Collect every line in the records below that contains the word "when".

------ INFORMATION ------

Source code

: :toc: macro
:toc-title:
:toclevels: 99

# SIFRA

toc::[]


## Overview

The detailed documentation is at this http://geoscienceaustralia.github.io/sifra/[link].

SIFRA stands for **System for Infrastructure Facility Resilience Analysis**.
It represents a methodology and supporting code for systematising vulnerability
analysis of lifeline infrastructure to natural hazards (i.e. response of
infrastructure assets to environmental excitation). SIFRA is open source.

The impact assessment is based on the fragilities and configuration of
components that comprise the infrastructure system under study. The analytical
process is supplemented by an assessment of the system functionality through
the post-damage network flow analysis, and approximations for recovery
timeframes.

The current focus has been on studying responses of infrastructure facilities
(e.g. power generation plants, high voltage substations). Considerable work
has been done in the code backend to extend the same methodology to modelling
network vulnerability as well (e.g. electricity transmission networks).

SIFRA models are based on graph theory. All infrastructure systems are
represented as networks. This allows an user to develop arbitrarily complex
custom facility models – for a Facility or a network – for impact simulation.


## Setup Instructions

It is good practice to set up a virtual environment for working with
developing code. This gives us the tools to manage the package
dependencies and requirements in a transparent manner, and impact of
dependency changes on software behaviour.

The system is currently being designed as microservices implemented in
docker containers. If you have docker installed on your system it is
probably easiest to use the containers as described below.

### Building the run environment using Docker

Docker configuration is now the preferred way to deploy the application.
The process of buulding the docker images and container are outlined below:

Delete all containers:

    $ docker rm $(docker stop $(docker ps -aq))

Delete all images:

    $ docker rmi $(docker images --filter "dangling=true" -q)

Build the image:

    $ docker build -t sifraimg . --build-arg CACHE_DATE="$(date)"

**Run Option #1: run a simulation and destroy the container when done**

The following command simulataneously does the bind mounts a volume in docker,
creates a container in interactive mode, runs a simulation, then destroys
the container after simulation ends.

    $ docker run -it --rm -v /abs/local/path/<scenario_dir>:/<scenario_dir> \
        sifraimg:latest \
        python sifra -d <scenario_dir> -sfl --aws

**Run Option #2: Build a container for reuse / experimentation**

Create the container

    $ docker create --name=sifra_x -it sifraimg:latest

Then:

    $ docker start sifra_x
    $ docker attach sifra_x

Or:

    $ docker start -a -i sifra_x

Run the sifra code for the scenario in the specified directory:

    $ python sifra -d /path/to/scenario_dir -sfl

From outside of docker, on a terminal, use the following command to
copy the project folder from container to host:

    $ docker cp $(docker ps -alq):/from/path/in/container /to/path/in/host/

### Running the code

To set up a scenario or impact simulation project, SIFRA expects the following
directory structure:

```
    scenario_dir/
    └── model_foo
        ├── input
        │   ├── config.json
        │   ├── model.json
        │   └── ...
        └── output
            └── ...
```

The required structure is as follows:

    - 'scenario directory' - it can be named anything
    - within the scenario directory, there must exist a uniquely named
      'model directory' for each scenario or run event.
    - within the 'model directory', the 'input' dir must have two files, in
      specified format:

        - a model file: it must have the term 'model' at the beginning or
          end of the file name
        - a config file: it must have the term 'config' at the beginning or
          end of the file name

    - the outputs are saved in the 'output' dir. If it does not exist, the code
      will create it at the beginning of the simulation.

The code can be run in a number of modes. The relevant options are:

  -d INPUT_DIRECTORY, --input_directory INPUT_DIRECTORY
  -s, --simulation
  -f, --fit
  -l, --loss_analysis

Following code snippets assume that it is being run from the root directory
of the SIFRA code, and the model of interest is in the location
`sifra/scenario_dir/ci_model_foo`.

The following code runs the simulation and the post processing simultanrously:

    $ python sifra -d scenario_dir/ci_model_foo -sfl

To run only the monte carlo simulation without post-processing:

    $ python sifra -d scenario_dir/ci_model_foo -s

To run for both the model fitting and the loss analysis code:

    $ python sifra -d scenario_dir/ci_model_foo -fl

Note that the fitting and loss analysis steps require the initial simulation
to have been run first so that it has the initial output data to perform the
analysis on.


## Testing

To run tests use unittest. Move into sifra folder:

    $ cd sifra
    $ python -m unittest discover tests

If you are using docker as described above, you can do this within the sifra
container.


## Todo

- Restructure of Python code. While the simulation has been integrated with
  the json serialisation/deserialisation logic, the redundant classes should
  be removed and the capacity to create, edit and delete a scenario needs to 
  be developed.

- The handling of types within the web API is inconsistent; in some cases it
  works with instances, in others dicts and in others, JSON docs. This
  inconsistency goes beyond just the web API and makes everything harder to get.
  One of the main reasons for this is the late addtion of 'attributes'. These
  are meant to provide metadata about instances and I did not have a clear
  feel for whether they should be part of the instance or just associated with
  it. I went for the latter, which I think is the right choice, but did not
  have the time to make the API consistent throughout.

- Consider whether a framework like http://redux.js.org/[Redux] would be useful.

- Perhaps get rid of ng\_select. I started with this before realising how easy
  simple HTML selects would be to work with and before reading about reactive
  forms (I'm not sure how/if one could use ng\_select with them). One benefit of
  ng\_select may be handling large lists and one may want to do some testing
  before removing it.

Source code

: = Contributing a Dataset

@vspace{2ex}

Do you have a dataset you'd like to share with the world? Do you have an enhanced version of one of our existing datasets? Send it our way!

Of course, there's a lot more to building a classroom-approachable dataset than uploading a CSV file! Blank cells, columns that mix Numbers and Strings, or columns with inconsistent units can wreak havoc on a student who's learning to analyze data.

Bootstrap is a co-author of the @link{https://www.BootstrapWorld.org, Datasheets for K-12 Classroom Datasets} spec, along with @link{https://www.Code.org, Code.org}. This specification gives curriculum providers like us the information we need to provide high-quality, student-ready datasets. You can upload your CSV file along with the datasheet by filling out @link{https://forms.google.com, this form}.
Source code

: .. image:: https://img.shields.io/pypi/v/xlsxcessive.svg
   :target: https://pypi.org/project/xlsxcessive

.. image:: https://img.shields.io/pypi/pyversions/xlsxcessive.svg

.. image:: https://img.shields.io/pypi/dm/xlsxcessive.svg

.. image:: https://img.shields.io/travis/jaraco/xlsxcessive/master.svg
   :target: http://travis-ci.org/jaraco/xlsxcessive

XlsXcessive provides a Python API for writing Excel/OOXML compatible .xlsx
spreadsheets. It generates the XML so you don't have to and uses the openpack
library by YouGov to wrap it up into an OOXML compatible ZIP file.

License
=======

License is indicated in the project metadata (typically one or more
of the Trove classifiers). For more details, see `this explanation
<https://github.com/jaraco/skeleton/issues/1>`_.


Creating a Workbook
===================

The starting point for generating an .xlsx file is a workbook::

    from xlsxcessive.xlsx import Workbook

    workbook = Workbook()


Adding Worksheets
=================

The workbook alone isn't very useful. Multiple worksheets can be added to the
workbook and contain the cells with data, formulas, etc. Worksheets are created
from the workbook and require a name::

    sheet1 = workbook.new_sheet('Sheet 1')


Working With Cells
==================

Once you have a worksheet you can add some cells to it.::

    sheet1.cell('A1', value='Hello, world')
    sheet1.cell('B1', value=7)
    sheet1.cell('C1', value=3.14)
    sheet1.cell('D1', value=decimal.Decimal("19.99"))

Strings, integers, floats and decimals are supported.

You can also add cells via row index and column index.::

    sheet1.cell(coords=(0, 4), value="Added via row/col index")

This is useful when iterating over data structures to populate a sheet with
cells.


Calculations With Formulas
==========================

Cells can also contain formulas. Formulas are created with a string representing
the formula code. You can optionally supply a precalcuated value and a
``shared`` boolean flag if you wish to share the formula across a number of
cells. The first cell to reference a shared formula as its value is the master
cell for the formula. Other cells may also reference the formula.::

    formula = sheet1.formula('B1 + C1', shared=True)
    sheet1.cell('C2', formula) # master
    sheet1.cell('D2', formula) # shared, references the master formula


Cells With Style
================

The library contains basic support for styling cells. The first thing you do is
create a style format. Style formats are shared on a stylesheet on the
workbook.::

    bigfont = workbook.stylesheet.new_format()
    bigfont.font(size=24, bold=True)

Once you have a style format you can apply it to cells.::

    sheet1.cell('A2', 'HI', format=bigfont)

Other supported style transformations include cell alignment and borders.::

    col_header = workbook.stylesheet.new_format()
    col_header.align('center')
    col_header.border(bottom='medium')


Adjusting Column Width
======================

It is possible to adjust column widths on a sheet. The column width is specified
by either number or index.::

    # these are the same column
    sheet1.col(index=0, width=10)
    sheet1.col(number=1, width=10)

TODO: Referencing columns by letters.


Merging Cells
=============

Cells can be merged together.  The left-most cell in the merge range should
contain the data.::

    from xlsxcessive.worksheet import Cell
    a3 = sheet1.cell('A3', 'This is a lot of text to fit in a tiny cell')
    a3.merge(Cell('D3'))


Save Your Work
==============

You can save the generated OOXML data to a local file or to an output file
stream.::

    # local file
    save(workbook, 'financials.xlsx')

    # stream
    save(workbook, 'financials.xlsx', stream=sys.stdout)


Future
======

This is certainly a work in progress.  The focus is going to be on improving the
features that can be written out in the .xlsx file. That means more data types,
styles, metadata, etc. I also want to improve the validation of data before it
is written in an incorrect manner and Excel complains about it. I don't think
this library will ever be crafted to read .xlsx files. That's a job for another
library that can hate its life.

------

**TASK SOLUTION**.
**Run Option #1: run a simulation and destroy the container when done**
This is useful when iterating over data structures to populate a sheet with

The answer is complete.